Two years ago this would have been four entirely separate worlds. Today the gravitational pull is clearly toward OpenTelemetry — but each project still differentiates where the spec doesn't yet meet their needs.

What's already aligned

Token usage
OTel gen_ai.usage.input_tokens / output_tokens are now read by all four projects (Langfuse and OpenLLMetry natively, OpenInference via interop layers).
Model + provider
gen_ai.request.model + gen_ai.system is universally understood.
Tool calls
Tool name and call ID converged on gen_ai.tool.name / gen_ai.tool.call.id in v1.41.0; OpenInference and Langfuse map theirs.
OTLP transport
Langfuse, Phoenix (OpenInference), Traceloop, and every observability vendor accept OTLP. The wire is settled even when the schema isn't.

Where divergence remains

Span taxonomy
OTel uses operation names, OpenInference uses required span-kinds, Langfuse uses observation types. There's no plan to unify; this is the deepest philosophical split.
Message representation
OTel v1.41 picked JSON-on-attribute (gen_ai.input.messages); OpenInference uses indexed flattening (llm.input_messages.0…). Both are still in production code.
Retrieval / RAG attributes
OpenInference has the richest schema (retrieval.documents.{i}.*). OTel still says "use db.*" and leaves the retrieval-specific bits unstandardized.
Trace-level context
Langfuse propagates user/session/tags to every observation by design. OTel puts session.id on the span; downstream propagation is the consumer's job.

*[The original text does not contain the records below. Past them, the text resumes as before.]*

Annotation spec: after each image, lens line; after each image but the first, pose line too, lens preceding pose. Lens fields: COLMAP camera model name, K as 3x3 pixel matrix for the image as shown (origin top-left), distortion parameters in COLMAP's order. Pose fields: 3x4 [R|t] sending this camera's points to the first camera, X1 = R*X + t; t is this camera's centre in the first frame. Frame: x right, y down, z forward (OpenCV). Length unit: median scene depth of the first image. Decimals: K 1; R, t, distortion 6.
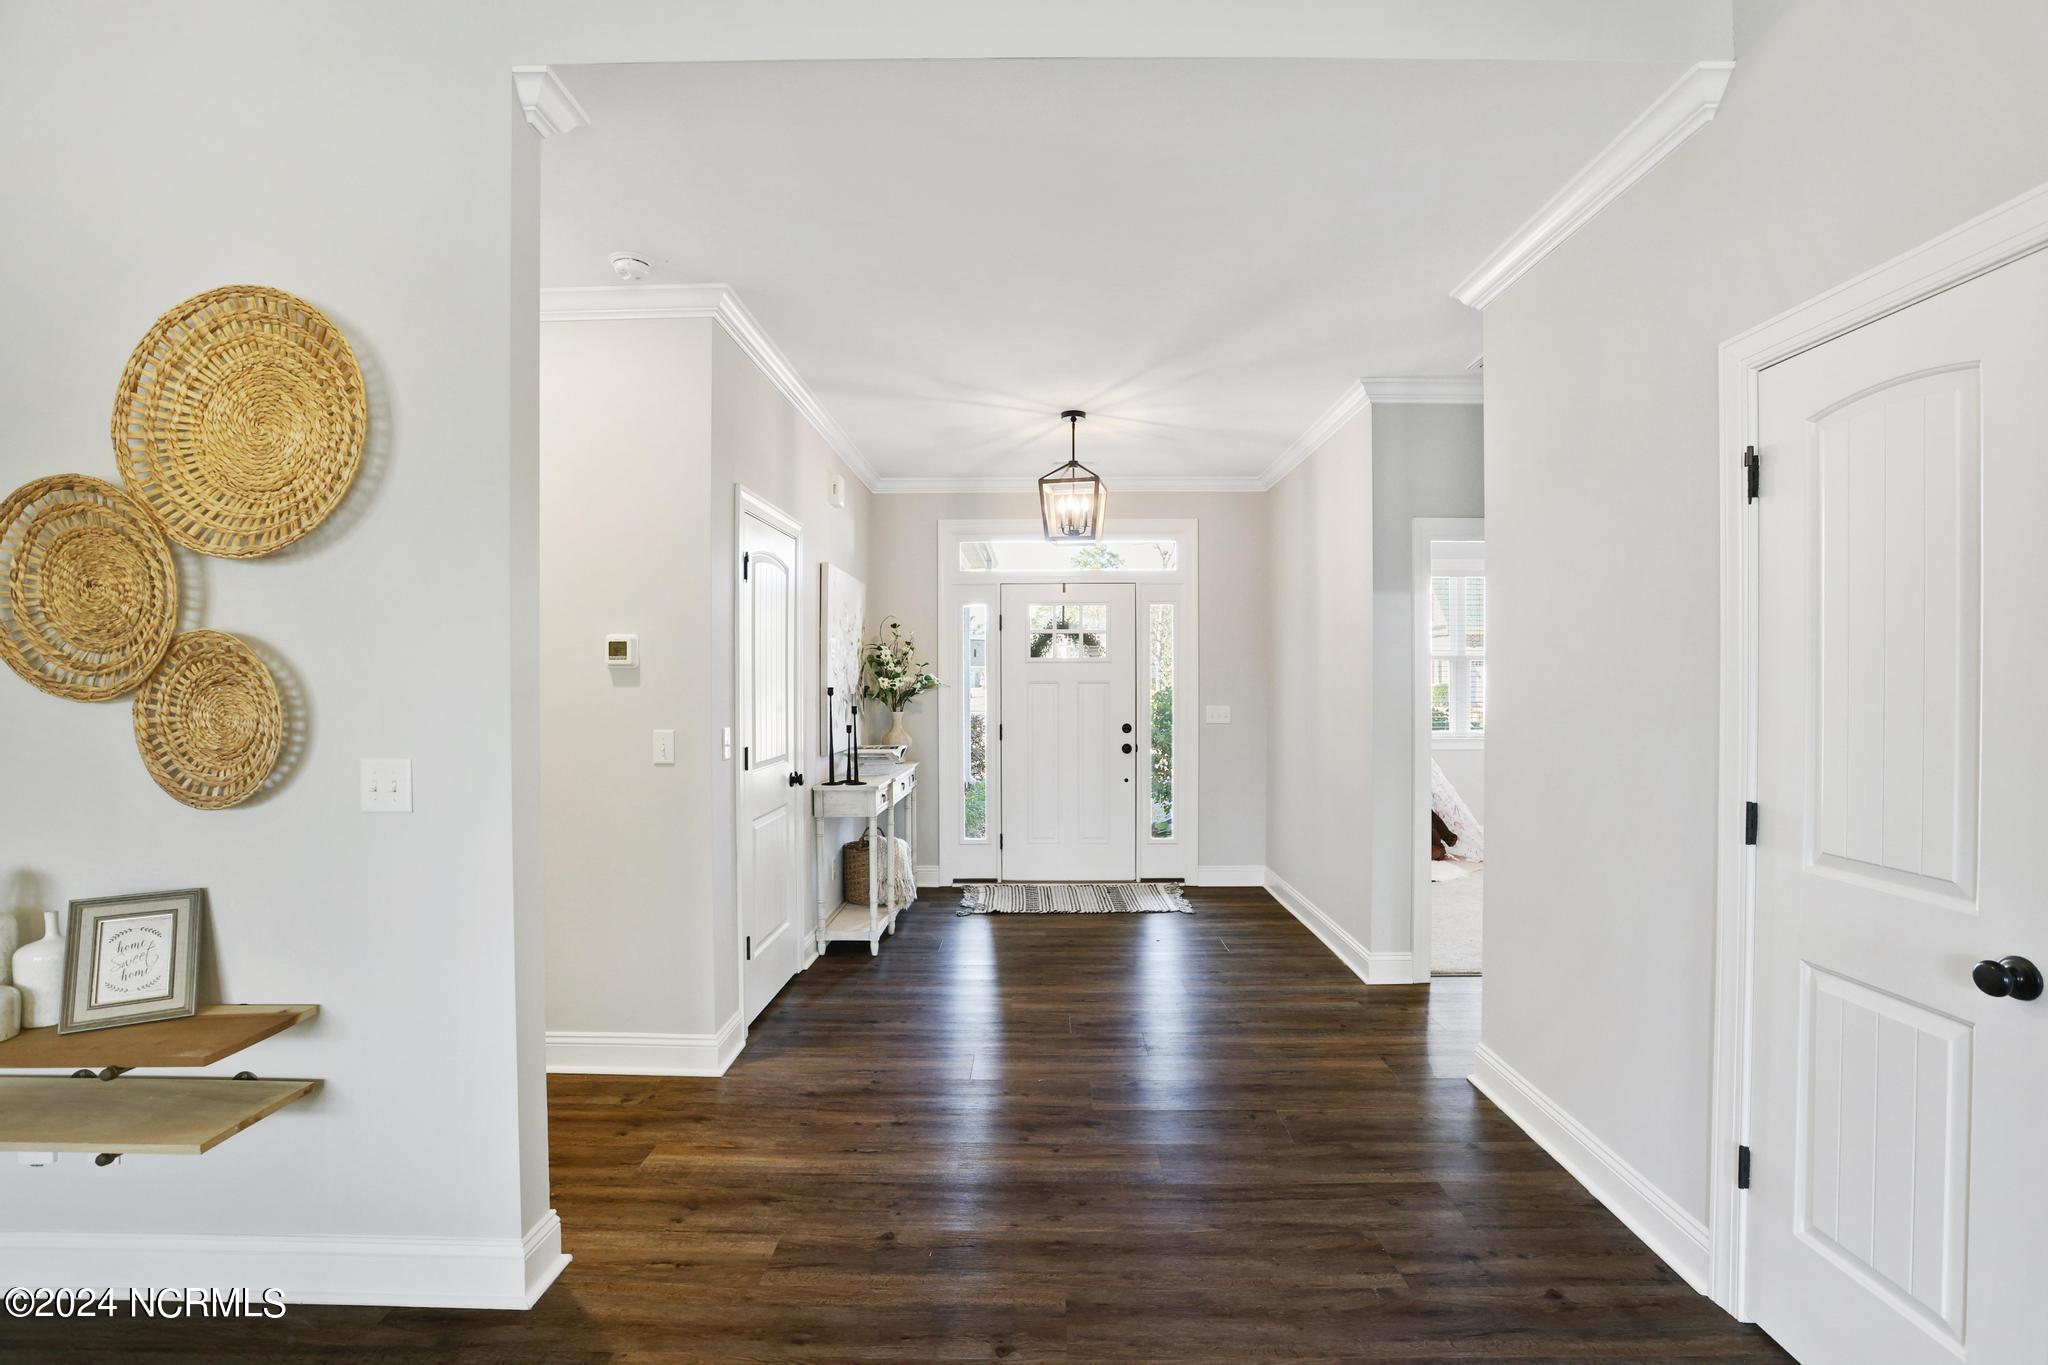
lens RADIAL K [[932.6, 0, 1028.7], [0, 932.6, 684.1], [0, 0, 1]] dist [-0.046798, 0.015327]
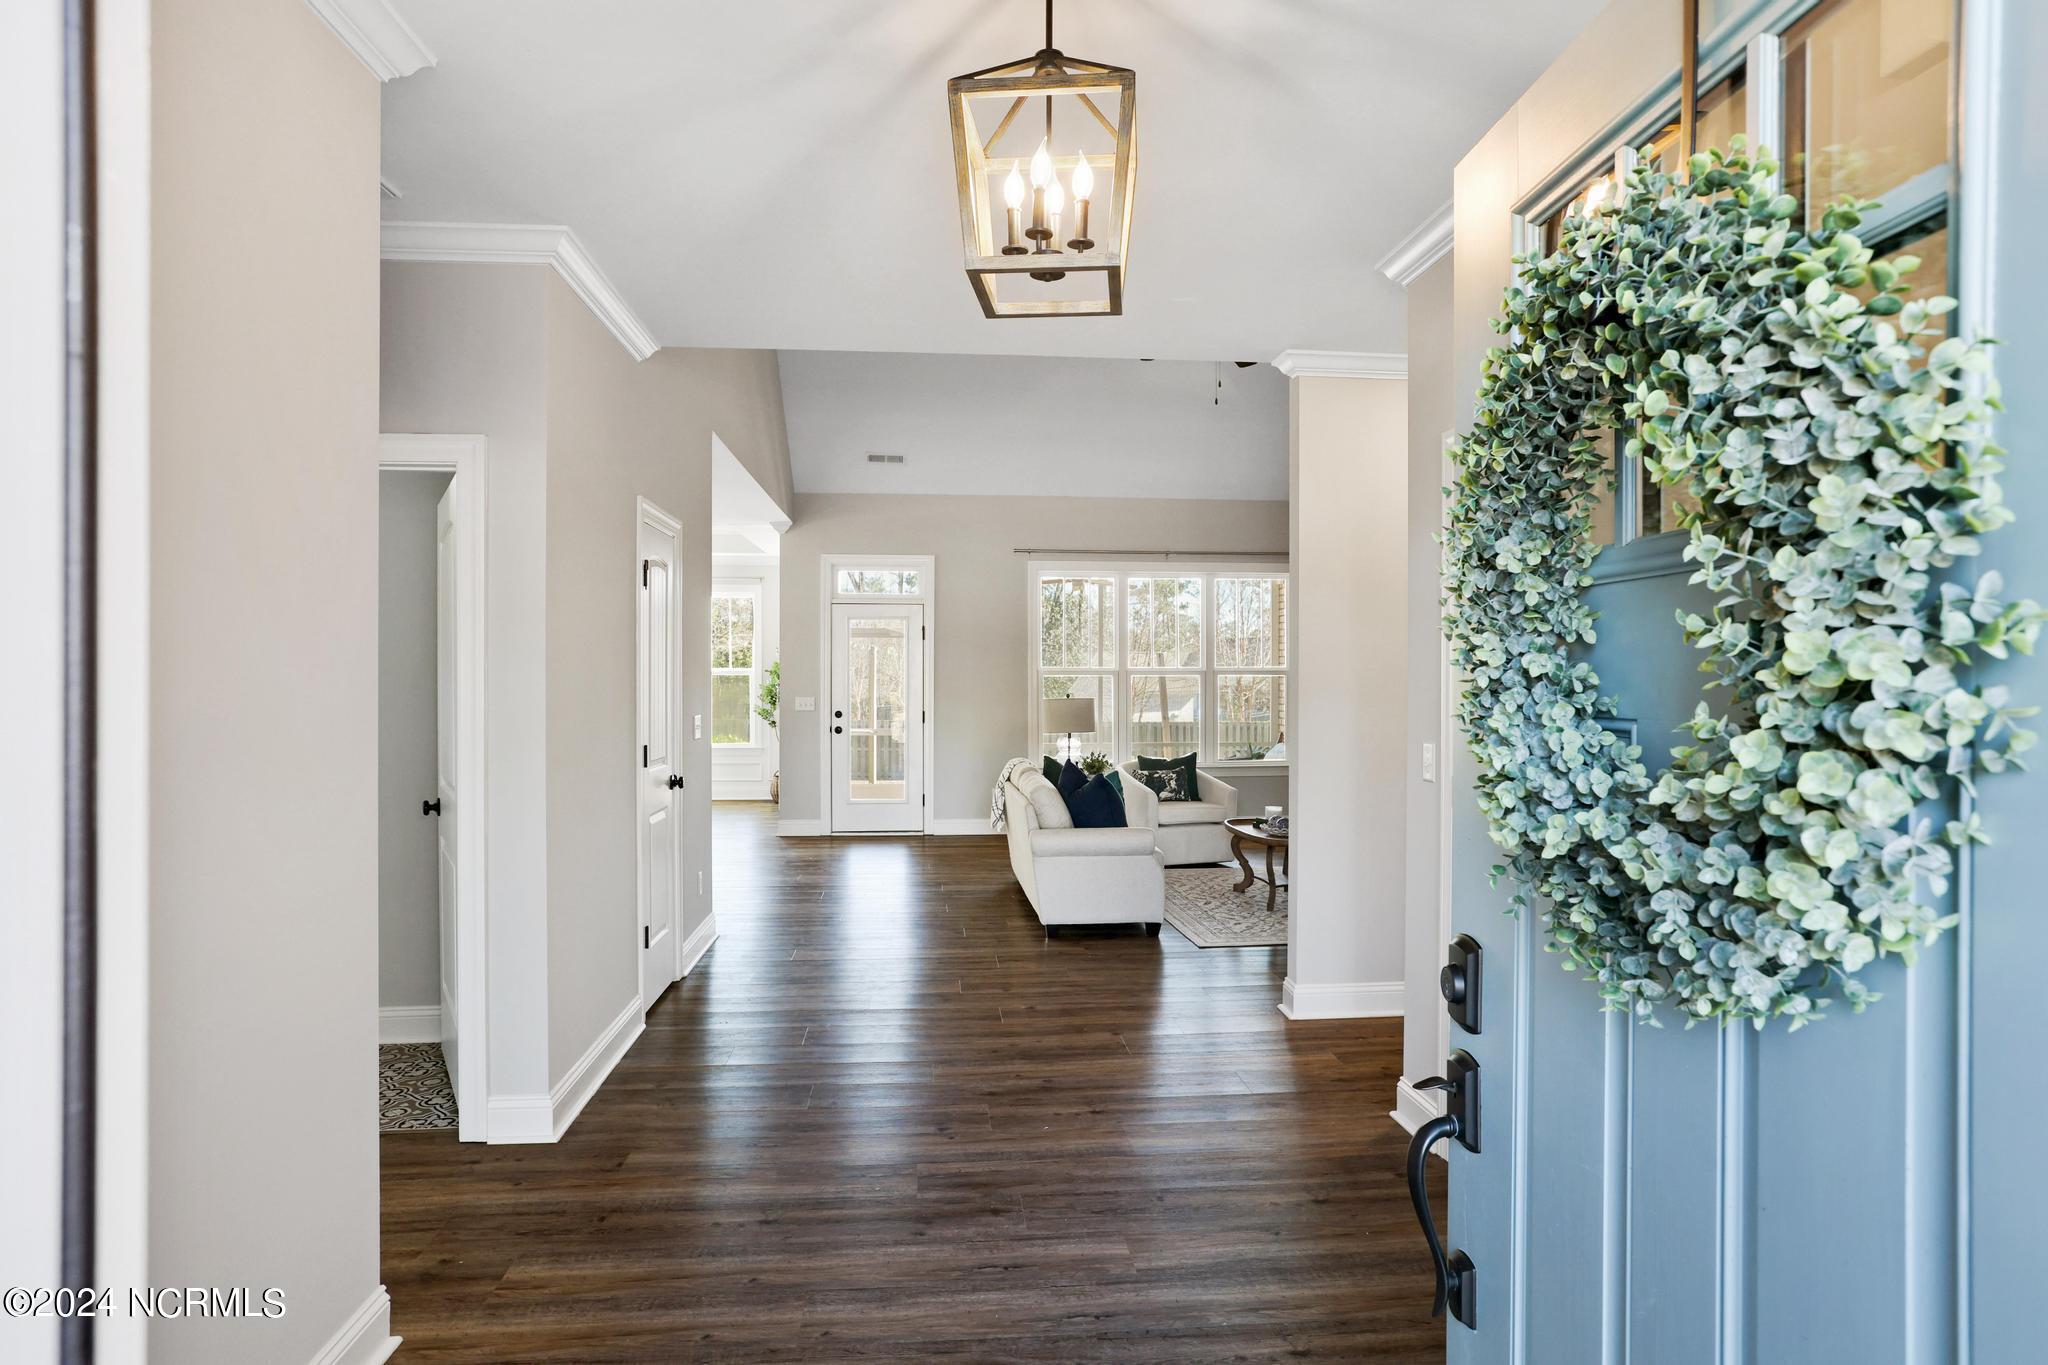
lens RADIAL K [[1143.0, 0, 1029.5], [0, 1143.0, 678.7], [0, 0, 1]] dist [-0.000498, 0.033169]
pose [[-0.993826, -0.000643, -0.110949, 0.104014], [-0.001377, 0.999978, 0.006535, -0.012355], [0.110942, 0.006647, -0.993805, 1.443882]]
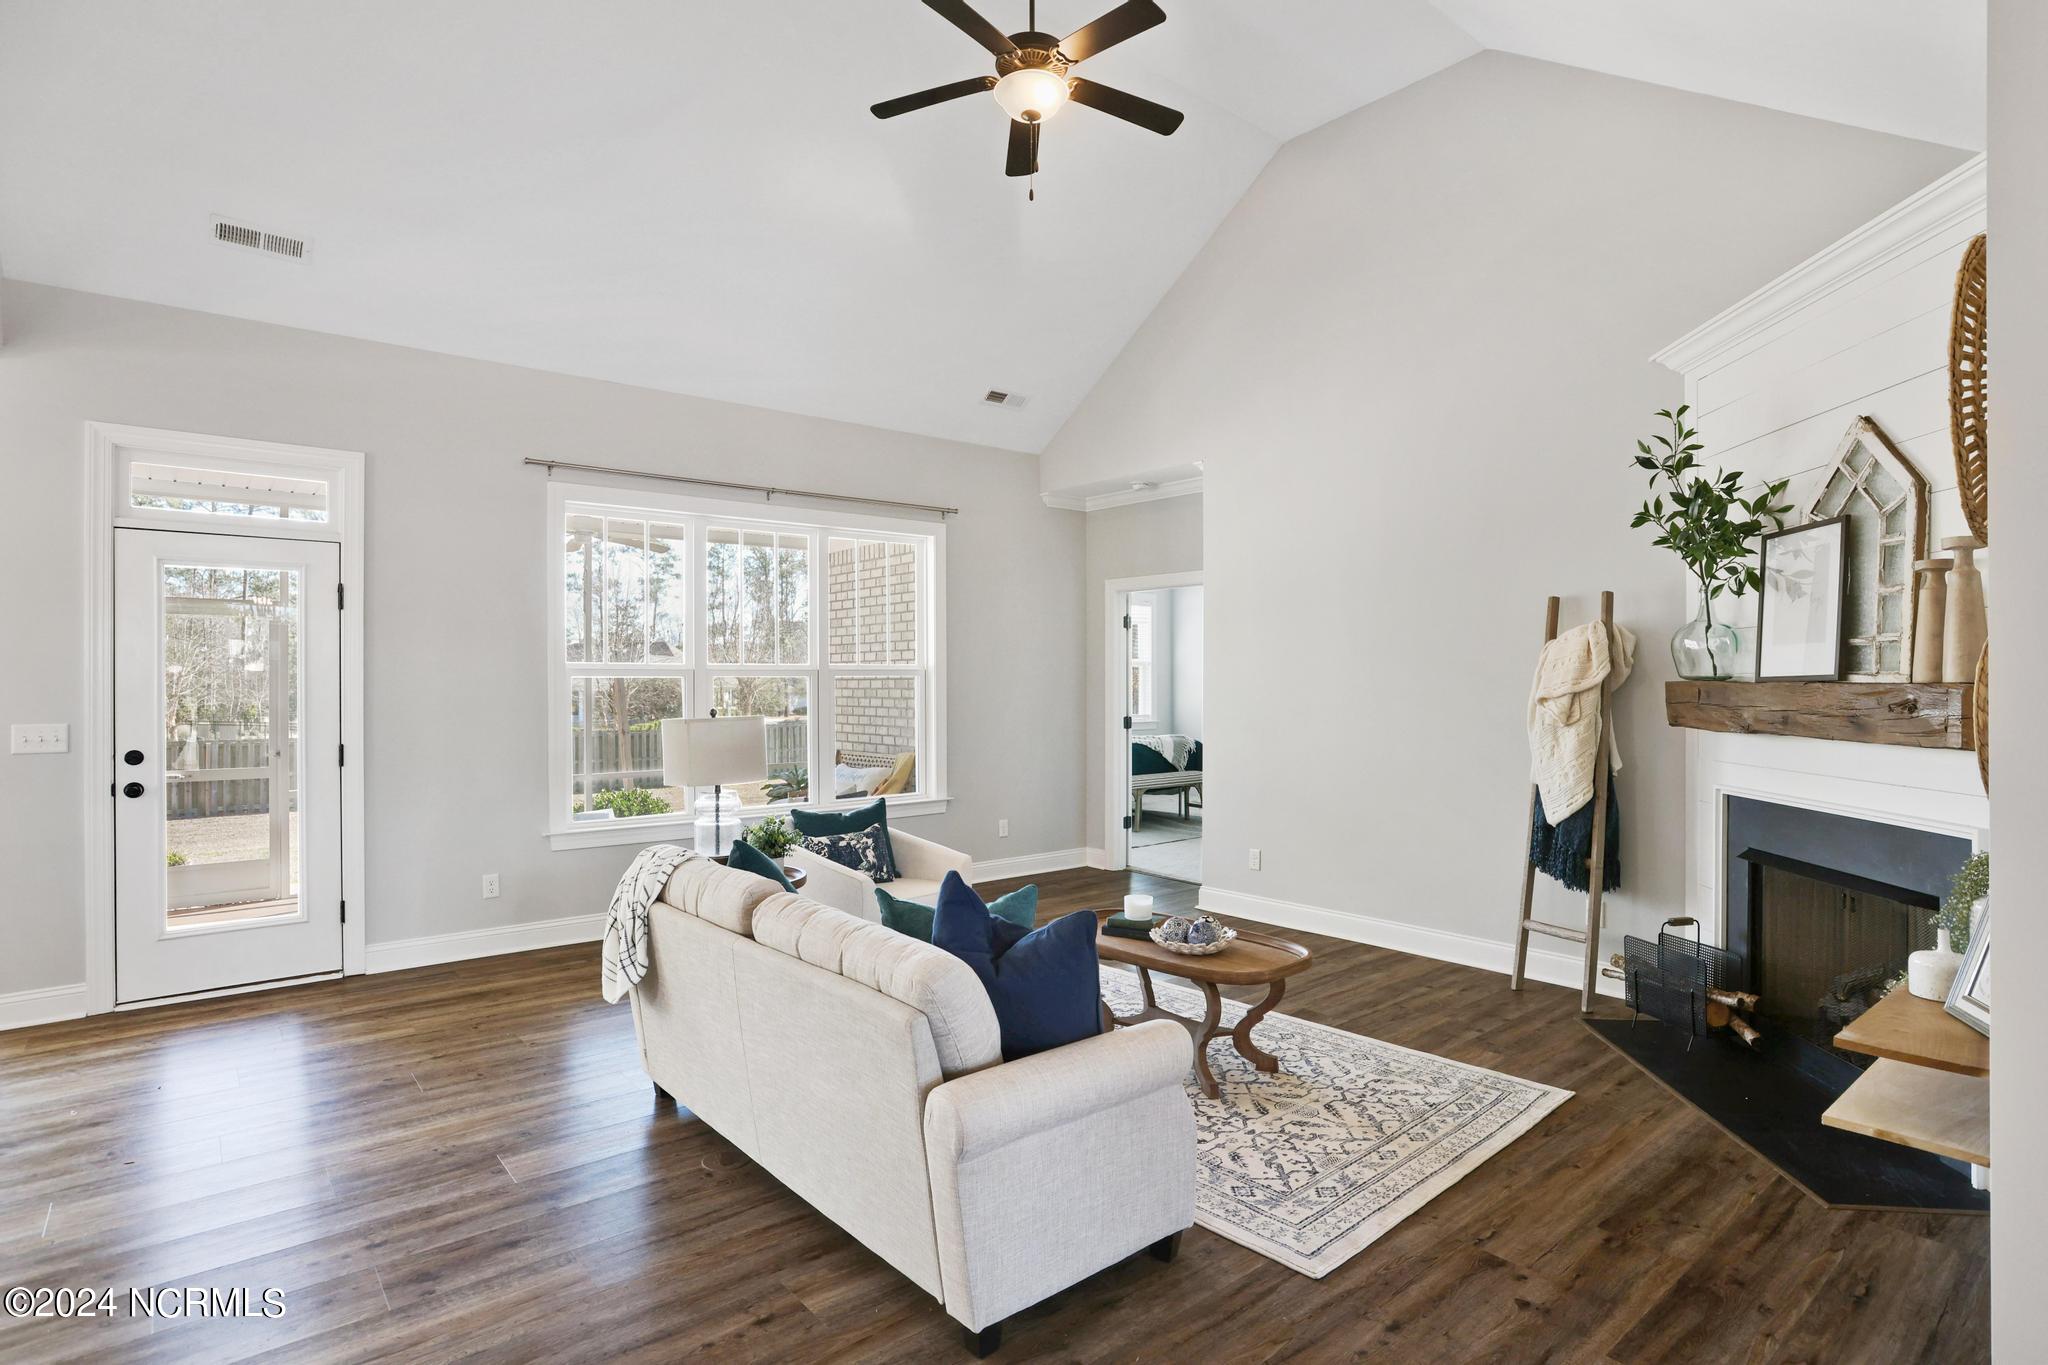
lens RADIAL K [[1043.8, 0, 1028.3], [0, 1043.8, 682.6], [0, 0, 1]] dist [-0.055727, 0.029272]
pose [[-0.755970, 0.004361, -0.654592, 0.214240], [0.000589, 0.999982, 0.005983, -0.003863], [0.654606, 0.004138, -0.755959, 0.483762]]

Practical takeaways for instrumenting today

  1. Emit OTel SemConv v1.41.0. Every backend can read it. Lock-in costs you nothing.
  2. If you use Phoenix/Arize: add openinference.span.kind alongside the OTel attributes — they coexist on the same span.
  3. If you use Langfuse: set session.id and user.id as OTel attributes. Langfuse maps them automatically.
  4. If you use OpenLLMetry: you're already on OTel. Watch for deprecations as Traceloop aliases land upstream.
  5. Avoid hard-coding any single project's attribute names in your app code. Use the SDK abstraction; let it emit the right names per backend.
Bottom line: the GenAI observability space is early enough that convergence is still possible. Every project that aligns with OpenTelemetry makes the pie bigger for everyone — vendors compete on value, not on proprietary schemas. v1.41.0 is the most significant step in that direction so far.